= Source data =
------------------------

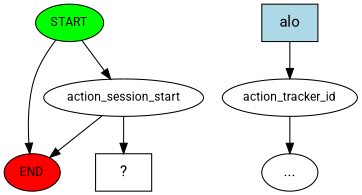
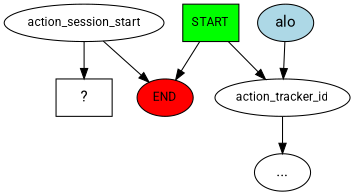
  digraph {
    fontname=Roboto
    node [fontname=Roboto fontsize=12]
    edge [fontname=Roboto]
-   n1 [fillcolor=green label=START style=filled]
+   n1 [fillcolor=green label=START style=filled shape=box]
    n2 [fillcolor=red label=END style=filled]
    n3 [label=action_session_start]
    n4 [label="  ?  " shape=rect fontsize=""]
-   n5 [fillcolor=lightblue label=alo shape=rect style=filled fontsize=""]
+   n5 [fillcolor=lightblue label=alo shape=ellipse style=filled fontsize=""]
    n6 [label=action_tracker_id]
    n7 [label="..." fontsize=""]
    n1 -> n2
-   n1 -> n3
+   n1 -> n6
    n3 -> n2
    n3 -> n4
    n5 -> n6
    n6 -> n7
  }
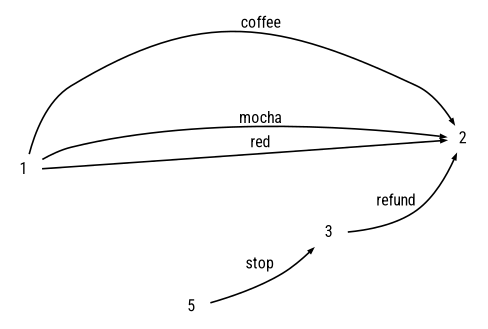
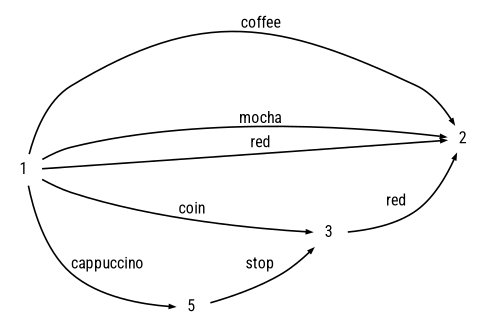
  digraph {
    fontname="Roboto Condensed"
    rankdir=LR
    node [fontname="Roboto Condensed" fontsize=10 shape=plaintext]
    edge [arrowsize=0.3 fontname="Roboto Condensed" fontsize=10]
    1 [height=.2 width=.3]
    2 [height=.2 width=.3]
    3 [height=.2 width=.3]
    5 [height=.2 width=.3]
    1 -> 2 [label=coffee]
    1 -> 2 [label=mocha]
    1 -> 2 [label=red]
-   3 -> 2 [label=refund]
+   1 -> 3 [label=coin]
+   1 -> 5 [label=cappuccino]
+   3 -> 2 [label=red]
    5 -> 3 [label=stop]
  }
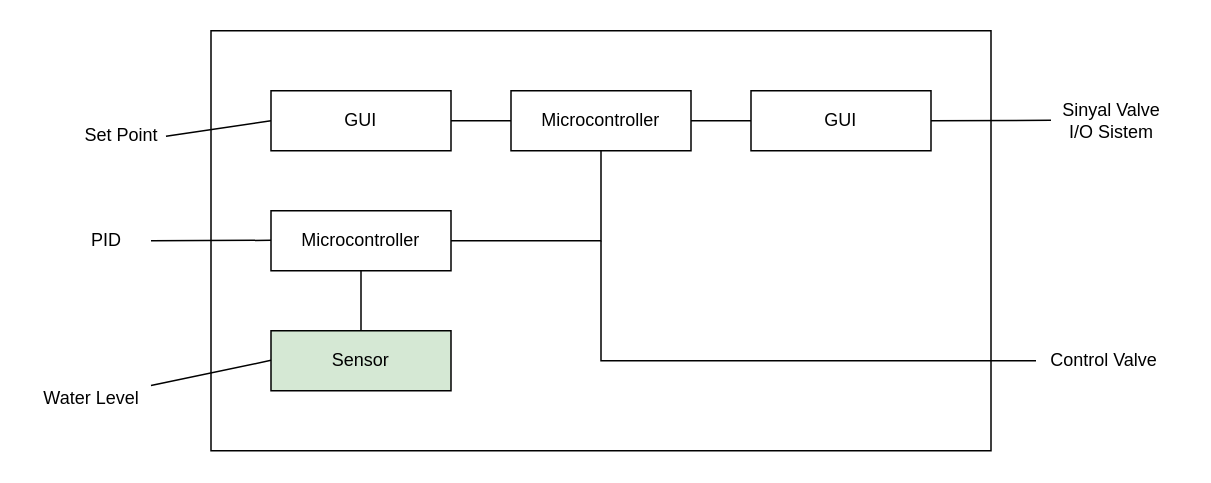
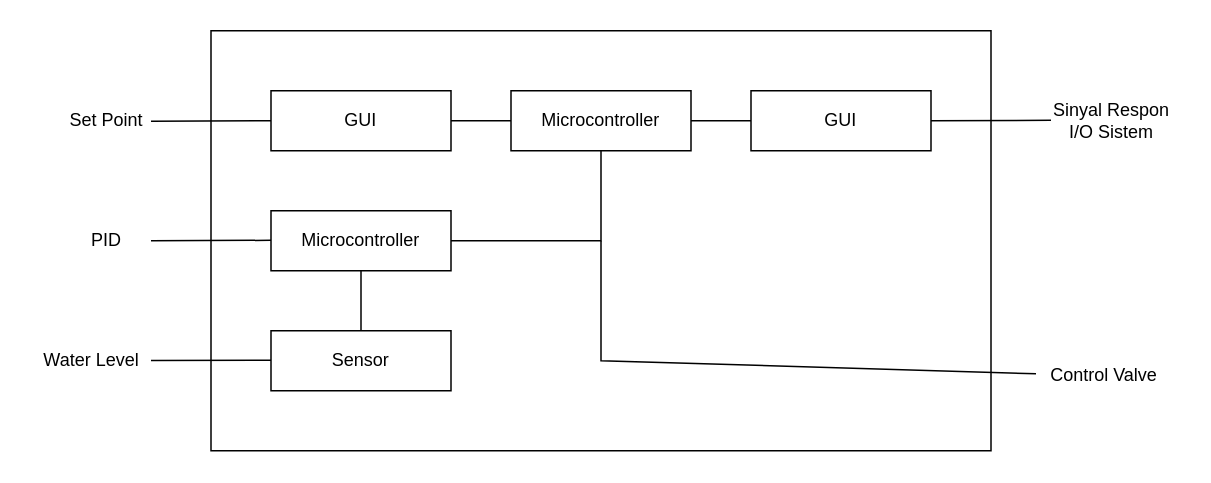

------------------------

= WHAT YOU NEED TO DO =
Print all the rows above line for line, leaving out the pictures.

= COMPLETED TASK =
  digraph {
    fontname=Roboto
    node [fontname=Roboto fontsize=12]
    edge [fontname=Roboto]
-   n1 [fillcolor=green label=START style=filled]
+   n1 [fillcolor=green label=START style=filled shape=box]
    n2 [fillcolor=red label=END style=filled]
    n3 [label=action_session_start]
    n4 [label="  ?  " shape=rect fontsize=""]
-   n5 [fillcolor=lightblue label=alo shape=rect style=filled fontsize=""]
+   n5 [fillcolor=lightblue label=alo shape=ellipse style=filled fontsize=""]
    n6 [label=action_tracker_id]
    n7 [label="..." fontsize=""]
    n1 -> n2
-   n1 -> n3
+   n1 -> n6
    n3 -> n2
    n3 -> n4
    n5 -> n6
    n6 -> n7
  }
  digraph {
    fontname="Roboto Condensed"
    rankdir=LR
    node [fontname="Roboto Condensed" fontsize=10 shape=plaintext]
    edge [arrowsize=0.3 fontname="Roboto Condensed" fontsize=10]
    1 [height=.2 width=.3]
    2 [height=.2 width=.3]
    3 [height=.2 width=.3]
    5 [height=.2 width=.3]
    1 -> 2 [label=coffee]
    1 -> 2 [label=mocha]
    1 -> 2 [label=red]
-   3 -> 2 [label=refund]
+   1 -> 3 [label=coin]
+   1 -> 5 [label=cappuccino]
+   3 -> 2 [label=red]
    5 -> 3 [label=stop]
  }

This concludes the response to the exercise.